Classical liberals typically argue, implicitly or explicitly, that self-interest is the natural basis upon which private individuals cooperate with one another in society. As part of this argument, classical liberals also argue that economic incentives drive self-interested individuals to act in one way or another. And given the ability to act freely in undisturbed markets (i.e., markets without government interference), individuals will conduct efficient economic transactions that benefit the individual and society as a whole.

But the classical liberal argument is an intellectual pipedream which disregards the possibility that private individuals (or companies) may have an economic incentive to pollute, for example, as in the case of Duke Energy. The Huffington Post states the following: “Records show that Progress Energy, which was acquired by Duke in a 2012 mega-merger, bought five acres adjacent to its coal-fired power plant near Asheville for about $1.1 million — a price tag far below what it would have cost to clean out its leaking coal ash pits.”

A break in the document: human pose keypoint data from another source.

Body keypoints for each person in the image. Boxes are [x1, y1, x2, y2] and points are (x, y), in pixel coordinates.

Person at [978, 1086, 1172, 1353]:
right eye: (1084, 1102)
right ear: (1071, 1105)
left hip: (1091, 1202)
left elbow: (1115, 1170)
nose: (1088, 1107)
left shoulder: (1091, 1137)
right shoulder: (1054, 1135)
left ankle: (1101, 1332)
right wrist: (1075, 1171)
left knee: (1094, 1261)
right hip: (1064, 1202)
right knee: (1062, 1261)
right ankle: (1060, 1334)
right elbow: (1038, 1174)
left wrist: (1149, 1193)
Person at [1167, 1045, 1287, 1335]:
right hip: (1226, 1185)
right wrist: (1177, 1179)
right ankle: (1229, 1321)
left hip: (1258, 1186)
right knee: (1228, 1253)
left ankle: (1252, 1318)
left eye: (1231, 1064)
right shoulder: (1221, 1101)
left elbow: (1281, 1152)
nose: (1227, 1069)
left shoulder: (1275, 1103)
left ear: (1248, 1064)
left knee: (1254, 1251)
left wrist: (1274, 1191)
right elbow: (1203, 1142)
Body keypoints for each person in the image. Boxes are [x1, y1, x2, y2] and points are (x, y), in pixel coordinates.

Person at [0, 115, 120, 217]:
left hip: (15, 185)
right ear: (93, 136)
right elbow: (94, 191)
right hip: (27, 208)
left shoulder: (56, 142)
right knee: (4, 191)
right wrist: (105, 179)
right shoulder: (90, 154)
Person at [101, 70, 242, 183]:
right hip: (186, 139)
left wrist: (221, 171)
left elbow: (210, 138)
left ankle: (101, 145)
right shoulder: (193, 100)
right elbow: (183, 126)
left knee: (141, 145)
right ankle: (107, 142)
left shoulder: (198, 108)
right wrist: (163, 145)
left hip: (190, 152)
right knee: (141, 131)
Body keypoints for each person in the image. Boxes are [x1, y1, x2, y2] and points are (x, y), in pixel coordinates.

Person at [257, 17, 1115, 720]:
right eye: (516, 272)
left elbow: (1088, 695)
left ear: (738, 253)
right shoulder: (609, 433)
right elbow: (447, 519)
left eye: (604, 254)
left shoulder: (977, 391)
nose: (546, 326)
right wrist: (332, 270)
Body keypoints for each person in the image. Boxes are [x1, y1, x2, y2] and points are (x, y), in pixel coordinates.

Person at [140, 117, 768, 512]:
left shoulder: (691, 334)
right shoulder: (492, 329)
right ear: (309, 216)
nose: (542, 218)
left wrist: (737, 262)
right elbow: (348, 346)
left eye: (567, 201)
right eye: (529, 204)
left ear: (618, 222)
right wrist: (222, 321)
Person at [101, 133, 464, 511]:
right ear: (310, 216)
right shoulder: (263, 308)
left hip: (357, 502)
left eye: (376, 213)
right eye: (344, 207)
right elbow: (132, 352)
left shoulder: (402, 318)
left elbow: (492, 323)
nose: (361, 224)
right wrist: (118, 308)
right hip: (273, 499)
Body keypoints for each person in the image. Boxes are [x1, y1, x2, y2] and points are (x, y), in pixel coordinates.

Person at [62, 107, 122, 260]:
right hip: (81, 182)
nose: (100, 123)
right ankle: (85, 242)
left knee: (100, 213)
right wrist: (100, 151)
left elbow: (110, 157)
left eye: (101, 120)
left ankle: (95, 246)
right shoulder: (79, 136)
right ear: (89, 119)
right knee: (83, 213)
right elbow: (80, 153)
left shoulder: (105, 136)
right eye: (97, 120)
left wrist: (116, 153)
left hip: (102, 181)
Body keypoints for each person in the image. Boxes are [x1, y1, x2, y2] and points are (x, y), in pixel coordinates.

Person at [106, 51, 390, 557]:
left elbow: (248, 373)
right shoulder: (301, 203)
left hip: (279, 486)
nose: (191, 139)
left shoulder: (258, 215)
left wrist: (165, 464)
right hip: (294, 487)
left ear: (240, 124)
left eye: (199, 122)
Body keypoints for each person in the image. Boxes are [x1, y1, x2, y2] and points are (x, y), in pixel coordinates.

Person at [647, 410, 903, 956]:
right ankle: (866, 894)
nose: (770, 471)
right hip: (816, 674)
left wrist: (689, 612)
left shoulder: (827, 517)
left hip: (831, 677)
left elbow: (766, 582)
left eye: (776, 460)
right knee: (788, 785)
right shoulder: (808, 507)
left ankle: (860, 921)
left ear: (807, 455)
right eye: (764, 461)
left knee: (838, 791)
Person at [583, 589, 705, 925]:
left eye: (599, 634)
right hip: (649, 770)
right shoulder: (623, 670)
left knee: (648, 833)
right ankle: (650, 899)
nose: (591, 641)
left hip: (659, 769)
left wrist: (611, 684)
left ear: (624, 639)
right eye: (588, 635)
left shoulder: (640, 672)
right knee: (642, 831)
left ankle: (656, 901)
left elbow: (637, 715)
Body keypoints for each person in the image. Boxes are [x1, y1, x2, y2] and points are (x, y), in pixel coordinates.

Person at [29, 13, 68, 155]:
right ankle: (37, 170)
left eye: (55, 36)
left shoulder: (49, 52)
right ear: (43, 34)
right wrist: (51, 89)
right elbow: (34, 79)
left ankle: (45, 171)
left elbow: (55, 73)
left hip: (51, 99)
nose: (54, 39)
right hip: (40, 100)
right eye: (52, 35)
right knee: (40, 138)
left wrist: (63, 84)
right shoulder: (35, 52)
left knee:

I would like nothing more than to agree with the classical liberal argument that government involvement and active regulation specifically regarding environmental pollution is an unnecessary policy solution. However, there are no free market solutions for issues of environmental pollution because the economic incentives to pollute are too great.

Maybe in a more perfect time and place, companies like Duke Energy would behave according to the high-minded ideals of deep ecology and intergenerational justice, as well as practical concerns such as human and environmental health. We’re not living in such a time and place, though. In our own context, businesses respond to calculated cost versus benefit analyses that favor short-term monetary gain. If the ‘free hand’ of the market were left to itself, the rest of the body would soon die of some environmentally related illness.